* Text for analysis
_ _ _

Polish president Andrzej Duda has presented a plan to abandon a controversial judicial body, hoping to end a stand-off with Brussels that is costing Warsaw €1 million in daily fines.
Mr Duda said on Thursday he would submit to parliament a Bill to disband a controversial supreme court chamber set up to discipline judges and viewed by the European Commission as a breach of EU law.
“I am proposing that this chamber is dissolved,” said Mr Duda, saying that Poland could not afford a row with the European Commission given the growing tensions in neighbouring Ukraine. “Poland needs peace now and, given the tense international situation, we must stand together as a united force.”
Ahead of its final ruling on the chamber, the European Court of Justice (ECJ) ordered Poland to suspend the body’s operations. When nothing happened, the court agreed last October to fines of €1 million a day until Warsaw followed its order.

_ _ _

* Collected data
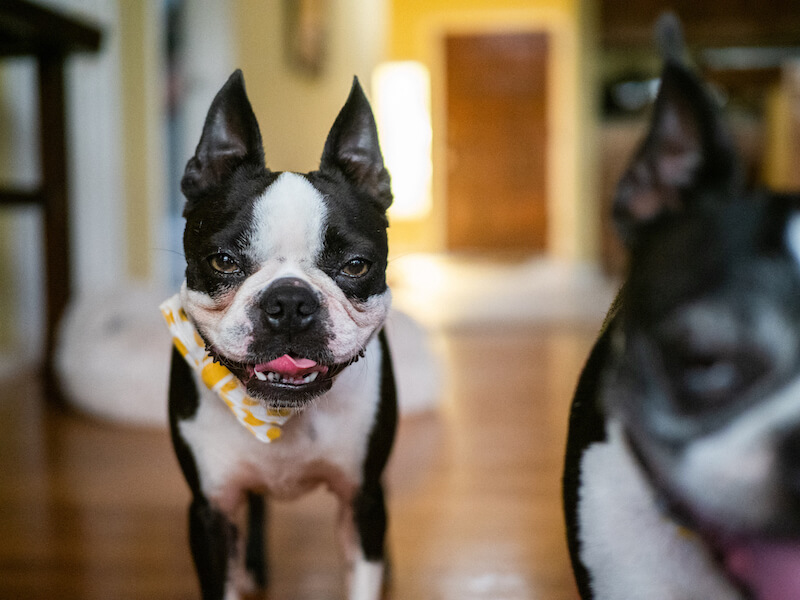
The width and height of the screenshot is (800, 600). What are the coordinates of `desk` in the screenshot? It's located at (28, 22), (56, 251), (54, 202).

_ _ _

* Tasks for this exercise
• A. From the article on Poland's disciplinary chamber, write out everything from "Ahead of its" down to "followed its order.".
• B. List every country and city named in the article on Poland's disciplinary chamber.
• C. Rewrite the paragraph of the article on Poland's disciplinary chamber that begins "Ahead of its final ruling" as a short list of its main facts.

* Per-task answers
• A.
Ahead of its final ruling on the chamber, the European Court of Justice (ECJ) ordered Poland to suspend the body’s operations. When nothing happened, the court agreed last October to fines of €1 million a day until Warsaw followed its order.

• B. Warsaw, Brussels, Poland, Ukraine

• C.
- Before its final ruling on the chamber, the European Court of Justice (ECJ) ordered Poland to suspend the body's operations.
- Nothing happened.
- Last October the court agreed to fines of €1 million a day until Warsaw followed its order.